Package 'GCPtools'

Title: Tools for working with gcloud and gsutil
Description: Lower-level functionality to interface with Google Cloud Platform tools. 'gcloud' and 'gsutil' are both supported. The functionality provided centers around utilities for the AnVIL platform.
Authors: Marcel Ramos [aut, cre] (ORCID: <https://orcid.org/0000-0002-3242-0582>), Nitesh Turaga [aut], Martin Morgan [aut] (ORCID: <https://orcid.org/0000-0002-5874-8148>)
Maintainer: Marcel Ramos <[email protected]>
License: Artistic-2.0
Version: 1.3.2
Built: 2026-05-22 22:09:40 UTC
Source: https://github.com/bioc/GCPtools

Help Index


gcloud command line utility interface

Description

These functions invoke the gcloud command line utility. See gsutil for details on how gcloud is located.

gcloud_exists() tests whether the gcloud() command can be found on this system. After finding the binary location, it runs ⁠gcloud version⁠ to identify potentially misconfigured installations. See 'Details' section of gsutil for where the application is searched.

gcloud_account(): report the current gcloud account via ⁠gcloud config get-value account⁠.

gcloud_project(): report the current gcloud project via ⁠gcloud config get-value project⁠.

gcloud_help(): queries gcloud for help for a command or sub-comand via ⁠gcloud help ...⁠.

gcloud_cmd() allows arbitrary gcloud command execution via ⁠gcloud ...⁠. Use pre-defined functions in preference to this.

gcloud_storage() allows arbitrary ⁠gcloud storage⁠ command execution via ⁠gcloud storage ...⁠. Typically used for bucket management commands such as rm and cp.

gcloud_storage_buckets() provides an interface to the ⁠gcloud storage buckets⁠ command.

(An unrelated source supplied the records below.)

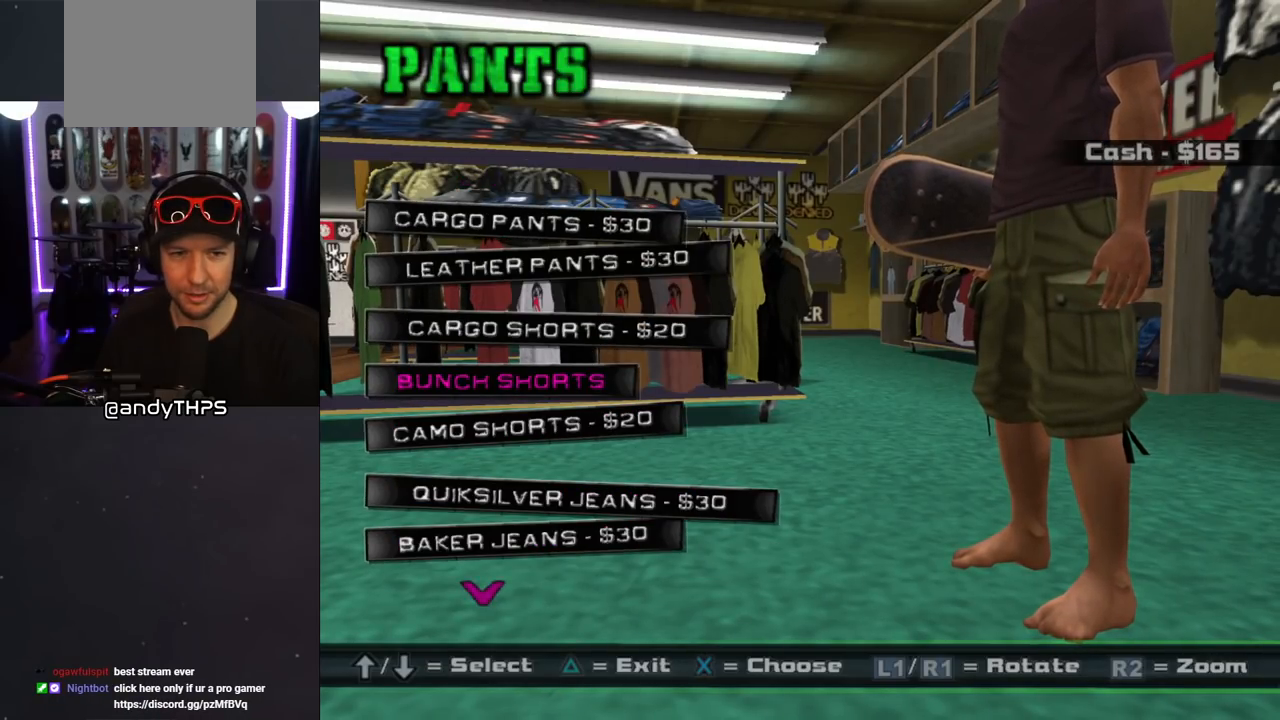
{"buttons": [], "left_stick": "center", "right_stick": "center", "events": []}
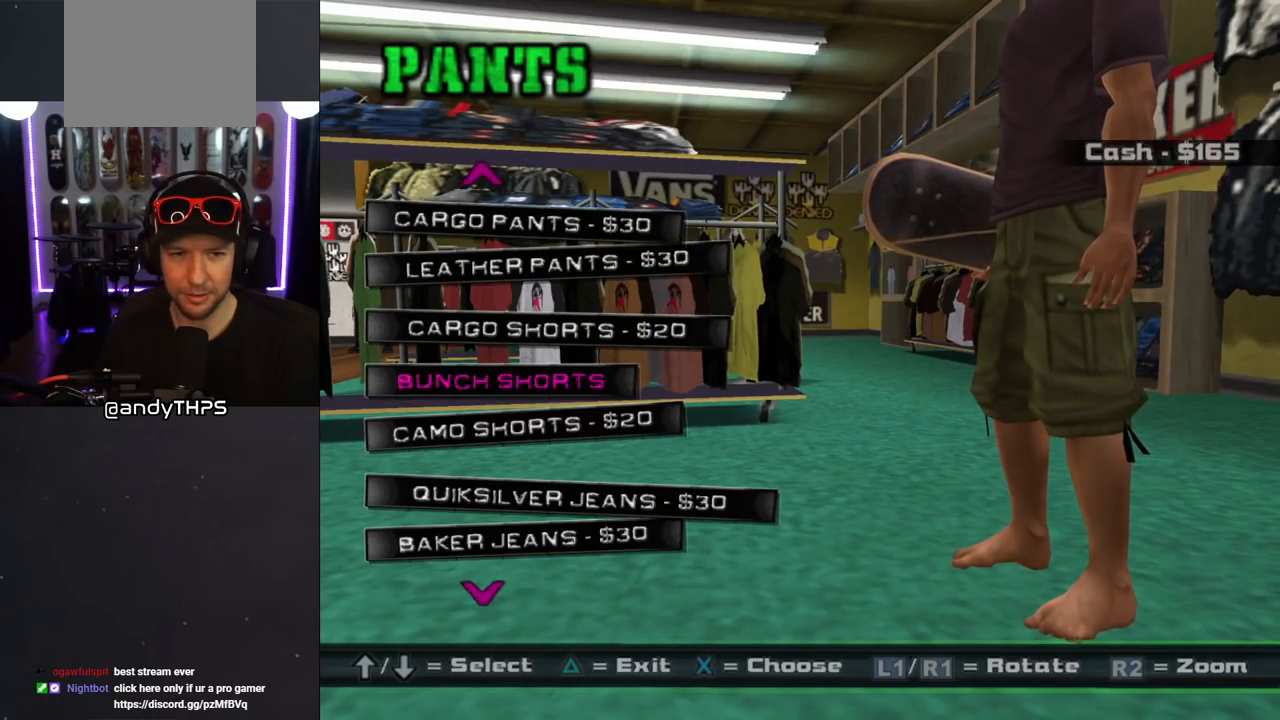
{"buttons": [], "left_stick": "center", "right_stick": "center", "events": [[33, "CROSS", "down"], [167, "CROSS", "up"]]}
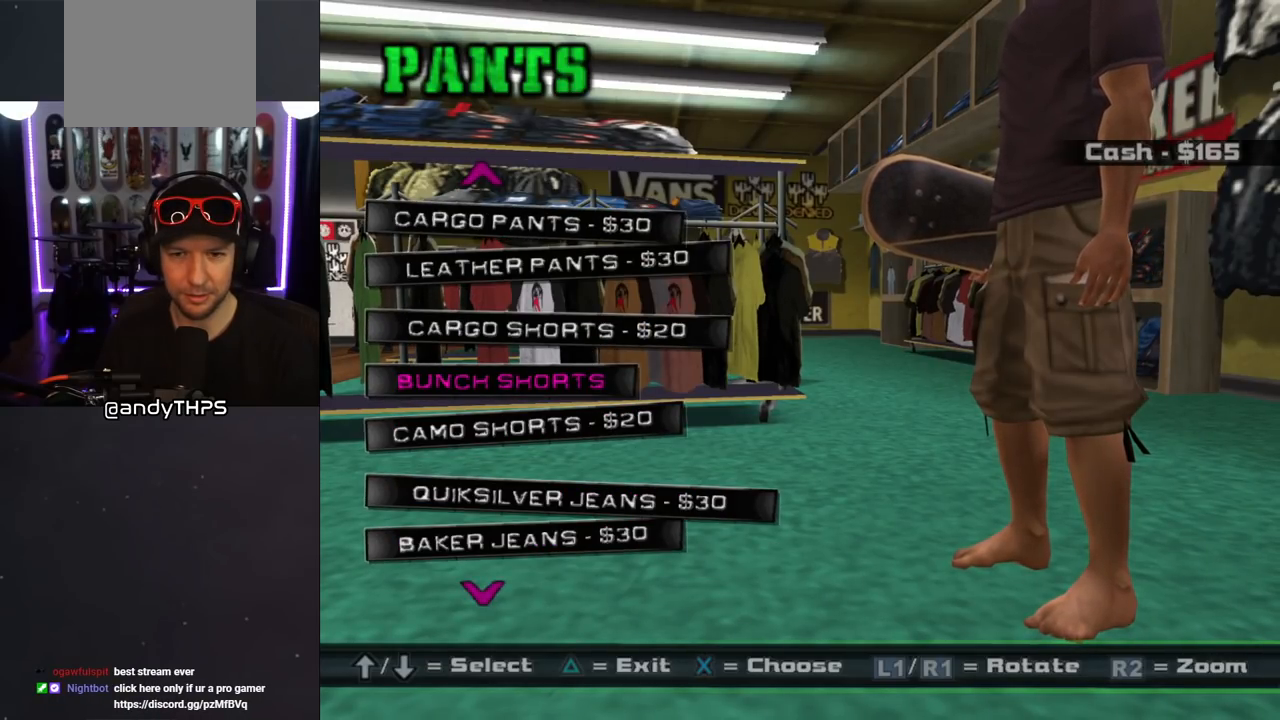
{"buttons": [], "left_stick": "center", "right_stick": "center", "events": [[350, "DPAD_DOWN", "down"], [467, "DPAD_DOWN", "up"]]}
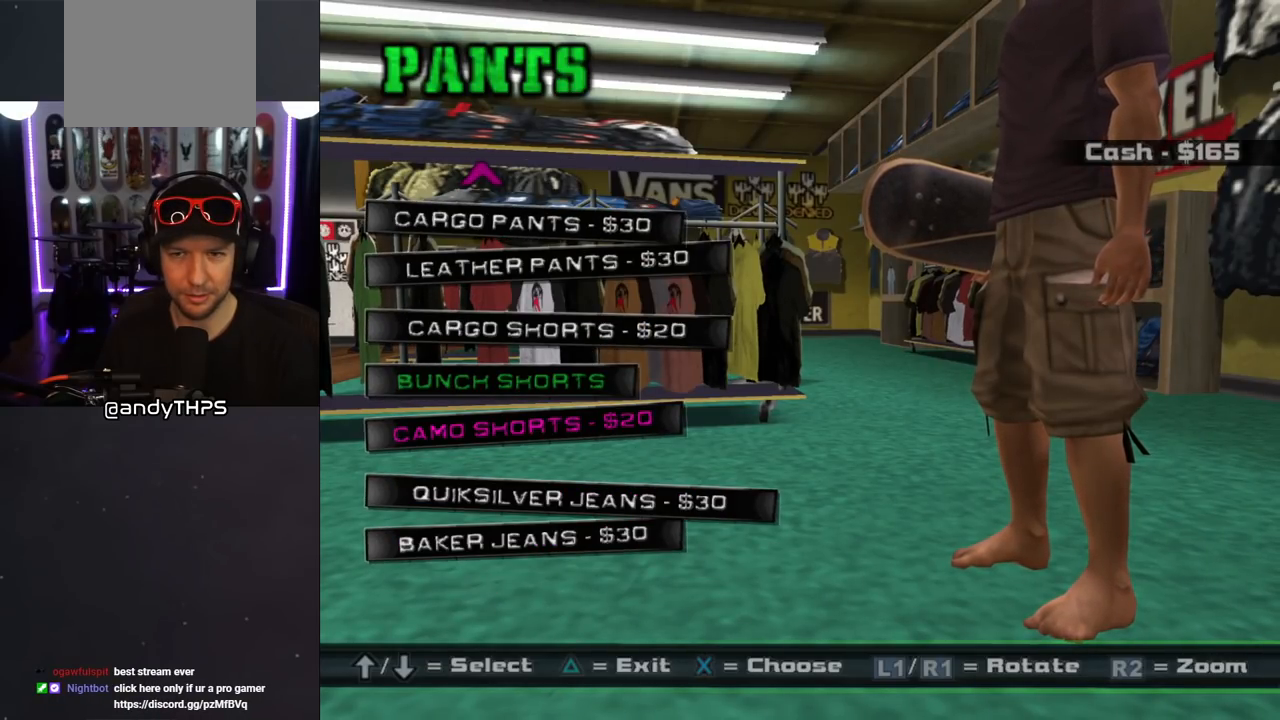
{"buttons": [], "left_stick": "center", "right_stick": "center", "events": [[33, "DPAD_DOWN", "down"], [117, "DPAD_DOWN", "up"], [183, "DPAD_DOWN", "down"], [267, "DPAD_DOWN", "up"], [350, "DPAD_DOWN", "down"], [450, "DPAD_DOWN", "up"]]}
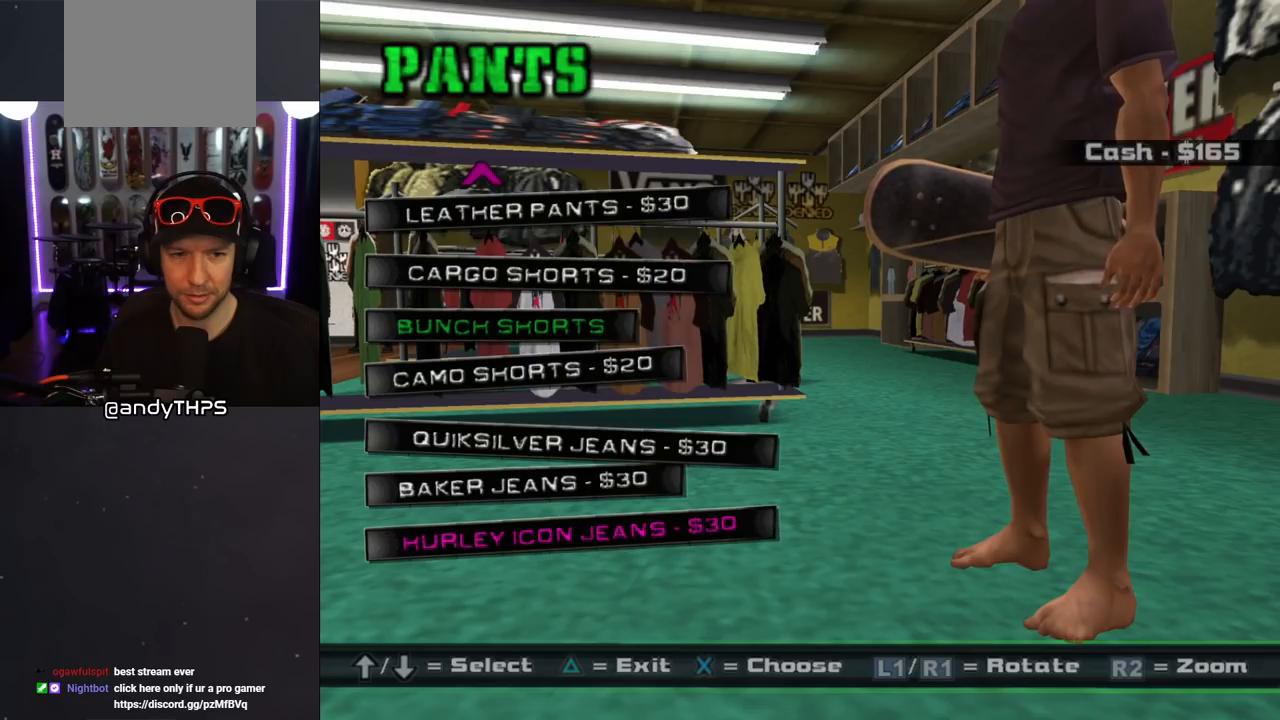
{"buttons": ["DPAD_DOWN"], "left_stick": "center", "right_stick": "center", "events": [[67, "DPAD_DOWN", "down"], [150, "DPAD_DOWN", "up"], [267, "DPAD_DOWN", "down"], [367, "DPAD_DOWN", "up"], [450, "DPAD_DOWN", "down"]]}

This command can be used to create a new bucket via ⁠gcloud storage buckets create ...⁠.

Usage

gcloud_exists()

gcloud_account(account = NULL)

gcloud_project(project = NULL)

gcloud_help(...)

gcloud_cmd(cmd, ...)

gcloud_storage(cmd, ...)

gcloud_storage_buckets(bucket_cmd = "create", bucket, ...)

Arguments

account

character(1) Google account (e.g., [email protected]) to use for authentication.

project

character(1) billing project name.

...

Additional arguments appended to gcloud commands.

cmd

character(1) representing a command used to evaluate ⁠gcloud cmd ...⁠.

bucket_cmd

character(1) representing a buckets command typically used to create a new bucket. It can also be used to add-iam-policy-binding or remove-iam-policy-binding to a bucket.

bucket

character(1) representing a unique bucket name to be created or modified.

Value

gcloud_exists() returns TRUE when the gcloud application can be found, FALSE otherwise.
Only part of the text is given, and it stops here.